En la historia de la Iglesia, desde los primeros tiempos, había, junto a los hombres, numerosas mujeres, para quienes la respuesta de la Esposa al amor redentor del Esposo adquiría plena fuerza expresiva. En primer lugar, vemos a aquellas mujeres que personalmente se habían encontrado con Cristo y le habían seguido, y después de su partida "eran asiduas en la oración" juntamente con los Apóstoles en el cenáculo de Jerusalén hasta el día de Pentecostés. Aquel día, el Espíritu Santo habló por medio de "hijos e hijas" del Pueblo de Dios cumpliéndose así el anuncio del profeta Joel (cf. Act. 2, 17). Aquellas mujeres, y después otras, tuvieron una parte activa e importante en la vida de la Iglesia primitiva, en la edificación de la primera comunidad desde los cimientos -así como de las comunidades sucesivas- mediante los propios carismas y con su servicio multiforme. Los escritos apostólicos anotan sus nombres, como Febe, "diaconisa de Cencreas" (cf. Rom. 16, 1), Prisca con su marido Aquila (cf. 2 Tim. 4, 19), Evodia y Síntique (cf. Fil. 4, 2), María, Trifena, Pérside, Trifosa (cf. Rom. 16, 6. 12). El Apóstol habla de los "trabajos" de ellas por Cristo, y estos trabajos indican el servicio apostólico de la Iglesia en varios campos, comenzando por la "iglesia doméstica"; es aquí, en efecto, donde la "fe sencilla" pasa de la madre a los hijos y a los nietos, como se verificó en casa de Timoteo (cf. 2 Tim. 1, 5).

Lo mismo se repite en el curso de los siglos, generación tras generación, como lo demuestra la historia de la Iglesia. En efecto, la Iglesia defendiendo la dignidad de la mujer y su vocación ha mostrado honor y gratitud para aquellas que -fieles al Evangelio- han participado en todo tiempo en la misión apostólica del Pueblo de Dios. Se trata de santas mártires, de vírgenes, de madres de familia, que valientemente han dado testimonio de su fe, y que educando a los propios hijos en el espíritu del Evangelio han transmitido la fe y la tradición de la Iglesia.

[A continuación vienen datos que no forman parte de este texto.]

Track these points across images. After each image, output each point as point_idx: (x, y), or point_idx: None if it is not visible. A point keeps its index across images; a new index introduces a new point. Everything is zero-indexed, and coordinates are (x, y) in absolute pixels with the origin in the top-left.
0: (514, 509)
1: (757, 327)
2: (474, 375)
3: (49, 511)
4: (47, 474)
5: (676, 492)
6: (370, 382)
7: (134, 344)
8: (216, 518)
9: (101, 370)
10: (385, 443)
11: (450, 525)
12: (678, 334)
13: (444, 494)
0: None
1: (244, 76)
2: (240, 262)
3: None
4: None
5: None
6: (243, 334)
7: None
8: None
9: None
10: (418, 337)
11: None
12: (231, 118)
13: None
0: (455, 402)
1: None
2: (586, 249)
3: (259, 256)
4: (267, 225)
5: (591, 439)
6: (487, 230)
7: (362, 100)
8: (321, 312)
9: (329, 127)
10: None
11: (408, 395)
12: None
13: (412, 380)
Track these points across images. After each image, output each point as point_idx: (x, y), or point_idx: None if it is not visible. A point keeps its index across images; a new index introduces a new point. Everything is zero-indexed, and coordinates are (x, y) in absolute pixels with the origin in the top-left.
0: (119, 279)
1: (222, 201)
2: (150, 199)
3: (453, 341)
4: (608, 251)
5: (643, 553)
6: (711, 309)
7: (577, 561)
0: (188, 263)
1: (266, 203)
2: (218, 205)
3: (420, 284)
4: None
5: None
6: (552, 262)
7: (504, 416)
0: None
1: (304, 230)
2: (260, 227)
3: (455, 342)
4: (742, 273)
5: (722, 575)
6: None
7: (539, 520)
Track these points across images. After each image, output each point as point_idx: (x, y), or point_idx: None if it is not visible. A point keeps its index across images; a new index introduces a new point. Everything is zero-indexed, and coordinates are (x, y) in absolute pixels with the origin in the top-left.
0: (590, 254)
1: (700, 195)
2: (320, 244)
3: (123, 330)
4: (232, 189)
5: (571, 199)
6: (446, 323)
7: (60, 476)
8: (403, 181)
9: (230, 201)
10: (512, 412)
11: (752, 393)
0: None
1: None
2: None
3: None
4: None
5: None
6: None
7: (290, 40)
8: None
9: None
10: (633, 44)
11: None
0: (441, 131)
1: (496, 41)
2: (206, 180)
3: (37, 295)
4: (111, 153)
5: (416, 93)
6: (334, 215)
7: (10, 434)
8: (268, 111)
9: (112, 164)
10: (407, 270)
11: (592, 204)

En cada época y en cada país encontramos numerosas mujeres "perfectas" (cf. Prov. 31, 10) que, a pesar de las persecuciones, dificultades o discriminaciones, han participado en la misión de la Iglesia. Basta mencionar a Mónica, madre de Agustín, Macrina, Olga de Kiev, Matilde de Toscana, Eduvigis de Silesia y Eduvigis de Cracovia, Isabel de Turingia, Brígida de Suecia, Juana de Arco, Rosa de Lima, Elizabeth Seton y Mary Ward. El testimonio y las obras de mujeres cristianas han incidido significativamente tanto en la vida de la Iglesia como en la sociedad. También ante graves discriminaciones sociales las mujeres santas han actuado "con libertad", fortalecidas por su unión con Cristo. Una unión y libertad radicada así en Dios explica, por ejemplo, la gran obra de Santa Catalina de Siena en la vida de la Iglesia, y de Santa Teresa de Jesús en la vida monástica.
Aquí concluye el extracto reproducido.